Request STORE ACTION = 1026.

Request STORE
Name Type Protocol version Note
SPOOF_ID int ANTI_SPOOF Spoof ID of the target node; it must be the same number as previously retrived through FIND_NODE reply.
KEYS_COUNT byte always Number of keys that follow.
KEYS keys always Keys that the target node should store.
VALUE_GROUPS_COUNT byte always Number of groups of values this packet contains.
VALUES value groups always Groups of values, one for each key; values are stored in the same order as keys.


Reply STORE ACTION = 1027.

Reply STORE
Name Type Protocol version Note
DIVERSIFICATIONS_LENGTH byte DIV_AND_CONT Number of diversifications this packet contains.
DIVERSIFICATIONS byte[] DIV_AND_CONT Array with diversifications; they are stored in the same order as keys and values from the request.
[edit] FIND_NODE

Request FIND_NODE ACTION = 1028.

Request FIND_NODE
Name Type Protocol version Note
ID_LENGTH byte always Length of the following ID.
ID byte[] always ID to search
NODE_STATUS int MORE_NODE_STATUS Node status (TODO: describe)
DHT_SIZE int MORE_NODE_STATUS Estimated size of the DHT; Unknown value can be indicated as zero.


Reply FIND_NODE ACTION = 1029

Reply FIND_NODE
Name Type Protocol version Note
SPOOF_ID int ANTI_SPOOF Spoof ID of the requesting node; it should be constructed from information known about requesting contact and not easily guessed by others.
NODE_TYPE int XFER_STATUS Type of the replying node; Possible values are 0 for bootstrap node, 1 for ordinary node and ffffffffh for unknown type.
DHT_SIZE int SIZE_ESTIMATE Estimated size of the DHT; Unknown value can be indicated as zero.
NETWORK_COORDINATES network coordinates VIVALDI Network coordinates of replying node.
CONTACTS_COUNT short always Number of carried contacts.
CONTACTS contacts always List with contacts.
[edit] FIND_VALUE

Request FIND_VALUE ACTION = 1030.

Request FIND_VALUE
Name Type Note
KEY key Key for which the values are requested.
FLAGS byte Flags for the operation; possible values are:
  • SINGLE_VALUE = 00h
  • DOWNLOADING = 01h
  • SEEDING = 02h
  • MULTI_VALUE = 04h
  • STATS = 08h

If STATS are used then some stats for the value are returned instead of value itself.
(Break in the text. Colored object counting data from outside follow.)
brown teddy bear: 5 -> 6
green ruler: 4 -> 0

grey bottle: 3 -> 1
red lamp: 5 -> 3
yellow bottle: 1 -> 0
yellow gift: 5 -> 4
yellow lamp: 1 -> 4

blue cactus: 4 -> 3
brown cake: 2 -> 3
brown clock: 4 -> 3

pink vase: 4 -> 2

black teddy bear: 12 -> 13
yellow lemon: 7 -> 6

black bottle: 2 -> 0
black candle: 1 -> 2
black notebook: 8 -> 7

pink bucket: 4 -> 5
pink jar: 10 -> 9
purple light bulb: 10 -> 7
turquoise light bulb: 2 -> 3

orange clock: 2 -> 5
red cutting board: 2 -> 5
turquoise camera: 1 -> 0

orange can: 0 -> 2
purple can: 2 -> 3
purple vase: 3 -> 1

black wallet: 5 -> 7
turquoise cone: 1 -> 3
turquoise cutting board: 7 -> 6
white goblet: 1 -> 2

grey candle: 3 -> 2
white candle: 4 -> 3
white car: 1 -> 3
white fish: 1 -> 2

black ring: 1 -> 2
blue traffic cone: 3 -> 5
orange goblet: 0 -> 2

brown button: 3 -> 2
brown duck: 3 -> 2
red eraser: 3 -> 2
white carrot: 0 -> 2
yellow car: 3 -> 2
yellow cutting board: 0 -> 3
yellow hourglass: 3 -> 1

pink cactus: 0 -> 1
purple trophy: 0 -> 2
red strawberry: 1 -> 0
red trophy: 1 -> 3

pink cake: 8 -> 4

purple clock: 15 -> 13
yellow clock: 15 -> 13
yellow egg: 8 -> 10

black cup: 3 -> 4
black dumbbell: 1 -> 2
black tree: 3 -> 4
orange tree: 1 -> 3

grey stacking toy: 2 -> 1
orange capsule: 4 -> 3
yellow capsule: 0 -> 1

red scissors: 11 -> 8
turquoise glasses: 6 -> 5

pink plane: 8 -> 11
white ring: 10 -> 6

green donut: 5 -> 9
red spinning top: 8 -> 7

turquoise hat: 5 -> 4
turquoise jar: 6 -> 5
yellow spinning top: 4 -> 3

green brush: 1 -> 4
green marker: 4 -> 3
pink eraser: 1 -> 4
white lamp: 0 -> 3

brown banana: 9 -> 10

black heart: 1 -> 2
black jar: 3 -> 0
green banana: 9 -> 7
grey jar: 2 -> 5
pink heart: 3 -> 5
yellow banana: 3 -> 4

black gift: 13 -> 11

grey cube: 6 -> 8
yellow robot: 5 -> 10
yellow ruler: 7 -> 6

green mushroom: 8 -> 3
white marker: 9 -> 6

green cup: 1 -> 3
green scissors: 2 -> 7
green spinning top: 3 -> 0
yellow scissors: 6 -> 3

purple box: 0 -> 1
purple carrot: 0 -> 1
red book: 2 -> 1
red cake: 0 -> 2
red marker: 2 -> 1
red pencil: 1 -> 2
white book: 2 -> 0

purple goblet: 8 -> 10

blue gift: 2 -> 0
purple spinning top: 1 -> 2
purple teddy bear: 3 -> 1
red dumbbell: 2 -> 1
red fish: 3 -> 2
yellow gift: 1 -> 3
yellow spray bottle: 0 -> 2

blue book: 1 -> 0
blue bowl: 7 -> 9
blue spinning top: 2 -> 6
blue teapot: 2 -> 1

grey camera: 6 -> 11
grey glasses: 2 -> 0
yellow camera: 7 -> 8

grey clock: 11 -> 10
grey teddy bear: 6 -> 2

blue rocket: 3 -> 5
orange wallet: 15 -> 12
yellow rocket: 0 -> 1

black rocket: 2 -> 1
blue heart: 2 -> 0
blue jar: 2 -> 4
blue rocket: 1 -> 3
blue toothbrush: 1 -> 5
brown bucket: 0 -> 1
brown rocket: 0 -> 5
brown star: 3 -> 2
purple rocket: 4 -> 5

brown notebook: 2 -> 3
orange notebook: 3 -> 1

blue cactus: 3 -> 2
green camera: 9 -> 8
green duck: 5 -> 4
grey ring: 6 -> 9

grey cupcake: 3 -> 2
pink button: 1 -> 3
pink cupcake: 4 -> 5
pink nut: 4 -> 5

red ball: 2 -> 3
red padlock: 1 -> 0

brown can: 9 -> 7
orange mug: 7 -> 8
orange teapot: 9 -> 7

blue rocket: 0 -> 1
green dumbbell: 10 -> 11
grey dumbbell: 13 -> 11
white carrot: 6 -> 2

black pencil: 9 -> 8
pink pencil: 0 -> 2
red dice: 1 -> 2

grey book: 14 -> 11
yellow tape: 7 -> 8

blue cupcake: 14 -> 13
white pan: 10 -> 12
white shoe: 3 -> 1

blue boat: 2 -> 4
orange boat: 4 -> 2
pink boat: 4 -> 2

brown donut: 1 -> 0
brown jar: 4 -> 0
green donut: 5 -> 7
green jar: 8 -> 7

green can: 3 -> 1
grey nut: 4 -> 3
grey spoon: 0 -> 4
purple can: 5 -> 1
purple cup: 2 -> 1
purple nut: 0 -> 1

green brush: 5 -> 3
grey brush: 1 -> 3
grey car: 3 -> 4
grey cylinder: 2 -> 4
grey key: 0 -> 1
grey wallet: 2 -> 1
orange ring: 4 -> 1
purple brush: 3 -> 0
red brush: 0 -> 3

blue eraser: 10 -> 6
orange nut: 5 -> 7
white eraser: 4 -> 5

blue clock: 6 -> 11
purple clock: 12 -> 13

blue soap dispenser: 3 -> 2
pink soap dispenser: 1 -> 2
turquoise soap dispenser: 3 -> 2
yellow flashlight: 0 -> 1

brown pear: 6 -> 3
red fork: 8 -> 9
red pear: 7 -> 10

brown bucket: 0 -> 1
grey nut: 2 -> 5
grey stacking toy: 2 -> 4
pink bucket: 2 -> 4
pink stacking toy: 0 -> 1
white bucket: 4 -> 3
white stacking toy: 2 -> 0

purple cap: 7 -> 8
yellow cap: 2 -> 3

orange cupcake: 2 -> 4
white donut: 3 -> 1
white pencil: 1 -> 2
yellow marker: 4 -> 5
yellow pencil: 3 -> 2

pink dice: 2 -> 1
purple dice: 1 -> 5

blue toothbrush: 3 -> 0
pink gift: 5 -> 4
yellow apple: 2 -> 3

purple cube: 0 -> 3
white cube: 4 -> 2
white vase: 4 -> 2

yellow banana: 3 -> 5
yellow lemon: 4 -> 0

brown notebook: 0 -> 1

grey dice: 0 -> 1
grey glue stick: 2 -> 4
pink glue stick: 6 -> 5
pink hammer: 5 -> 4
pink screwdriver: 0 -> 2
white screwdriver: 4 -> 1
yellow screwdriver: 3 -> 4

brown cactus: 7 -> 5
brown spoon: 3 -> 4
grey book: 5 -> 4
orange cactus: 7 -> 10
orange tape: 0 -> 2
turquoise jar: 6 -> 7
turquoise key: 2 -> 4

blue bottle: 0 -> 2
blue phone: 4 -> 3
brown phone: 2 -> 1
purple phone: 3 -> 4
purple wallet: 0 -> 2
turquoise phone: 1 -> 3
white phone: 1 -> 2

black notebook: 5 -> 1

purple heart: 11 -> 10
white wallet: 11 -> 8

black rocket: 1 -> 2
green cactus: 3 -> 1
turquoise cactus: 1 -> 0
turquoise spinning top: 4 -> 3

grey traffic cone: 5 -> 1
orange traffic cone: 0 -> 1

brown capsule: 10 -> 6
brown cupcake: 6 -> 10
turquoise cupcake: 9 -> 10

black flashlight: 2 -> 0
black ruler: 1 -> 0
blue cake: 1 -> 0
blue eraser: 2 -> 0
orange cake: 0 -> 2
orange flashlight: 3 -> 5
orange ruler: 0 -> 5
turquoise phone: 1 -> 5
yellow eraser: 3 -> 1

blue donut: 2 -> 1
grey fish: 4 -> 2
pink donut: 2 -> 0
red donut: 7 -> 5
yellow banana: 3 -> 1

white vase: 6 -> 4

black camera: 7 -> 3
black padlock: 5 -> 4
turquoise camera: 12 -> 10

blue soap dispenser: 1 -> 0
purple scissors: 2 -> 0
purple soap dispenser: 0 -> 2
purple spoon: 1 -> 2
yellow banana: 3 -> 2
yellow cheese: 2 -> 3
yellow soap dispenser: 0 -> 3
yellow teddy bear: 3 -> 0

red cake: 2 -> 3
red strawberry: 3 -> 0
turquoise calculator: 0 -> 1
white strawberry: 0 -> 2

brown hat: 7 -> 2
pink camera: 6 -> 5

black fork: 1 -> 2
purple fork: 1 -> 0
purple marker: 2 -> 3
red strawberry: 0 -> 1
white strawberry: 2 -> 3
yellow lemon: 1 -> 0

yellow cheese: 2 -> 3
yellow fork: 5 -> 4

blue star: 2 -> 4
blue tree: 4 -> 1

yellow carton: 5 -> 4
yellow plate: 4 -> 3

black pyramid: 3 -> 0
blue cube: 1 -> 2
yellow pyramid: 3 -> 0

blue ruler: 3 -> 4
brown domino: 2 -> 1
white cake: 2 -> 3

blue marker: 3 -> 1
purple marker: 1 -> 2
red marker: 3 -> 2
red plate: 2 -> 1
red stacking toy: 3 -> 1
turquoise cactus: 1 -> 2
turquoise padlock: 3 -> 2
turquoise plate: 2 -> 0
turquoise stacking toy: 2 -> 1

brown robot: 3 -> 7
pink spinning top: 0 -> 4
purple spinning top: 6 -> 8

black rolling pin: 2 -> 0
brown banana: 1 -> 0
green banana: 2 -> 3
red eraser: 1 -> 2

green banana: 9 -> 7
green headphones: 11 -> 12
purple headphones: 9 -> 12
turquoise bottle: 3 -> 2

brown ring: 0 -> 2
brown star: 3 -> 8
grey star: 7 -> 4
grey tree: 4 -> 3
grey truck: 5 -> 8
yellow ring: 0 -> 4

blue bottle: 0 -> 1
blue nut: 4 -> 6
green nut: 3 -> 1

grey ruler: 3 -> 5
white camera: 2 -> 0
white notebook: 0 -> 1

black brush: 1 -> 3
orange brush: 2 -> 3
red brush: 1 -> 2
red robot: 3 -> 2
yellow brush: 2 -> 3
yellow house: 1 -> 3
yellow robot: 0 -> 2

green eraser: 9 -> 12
They are serialised as follows: 0 (byte) - version, number of stored values for the key (int), total size of stored values (int), reads per minute (int), diversification type (byte).

MAX_VALUES byte Maximum number of returned values.


Reply FIND_VALUE ACTION = 1031.

Reply FIND_VALUE
Name Type Condition Note
HAS_CONTINUATION boolean protocol version ≥DIV_AND_CONT Indicates whether there is at least one other packet with values.
HAS_VALUES boolean always Indicates whether this packet carries values or contacts.
CONTACTS_COUNT short HAS_VALUES == false Number of stored contacts.
CONTACTS contacts HAS_VALUES == false Stored contacts that are close to the searched key.
NETWORK_COORDINATES network coordinates HAS_VALUES == false && protocol version ≥VIVALDI_FINDVALUE Network coordinates of the replying node.
DIVERSIFICATION_TYPE byte HAS_VALUES == true && protocol version ≥DIV_AND_CONT Type of key's diversification.
VALUES value group HAS_VALUES == true Values that match searched key.
[edit] ERROR

This message type is used only when replying. It's action number is equal to 1032.

Reply ERROR
Name Type Condition Note
ERROR_TYPE int always Type of the error. Possible values are:
  • WRONG_ADDRESS = 1 - originator's address stored in the request is incorrect
  • KEY_BLOCKED = 2 - the requested key has been blocked
SENDER_ADDRESS address ERROR_TYPE == WRONG_ADDRES Real originator's address.
KEY_BLOCK_REQUEST_LENGTH byte ERROR_TYPE == KEY_BLOCKED Length of the following request.
KEY_BLOCK_REQUEST byte[] ERROR_TYPE == KEY_BLOCKED Request that blocks/unlocks the key.
SIGNATURE_LENGTH short ERROR_TYPE == KEY_BLOCKED Length of the following signature.
SIGNATURE byte[] ERROR_TYPE == KEY_BLOCKED Signature of the request.


[edit] KEY_BLOCK

Request KEY_BLOCK ACTION = 1036.

Request KEY_BLOCK
Name Type Note
SPOOF_ID int Spoof ID obtained through FIND_NODE request.
KEY_BLOCK_REQUEST_LENGTH byte Length of the following request.
KEY_BLOCK_REQUEST byte[] Request that blocks/unlocks the key.
SIGNATURE_LENGTH short Length of the following signature.
SIGNATURE byte[] Signature of the request.

Reply KEY_BLOCK ACTION = 1037. Body of the reply is empty.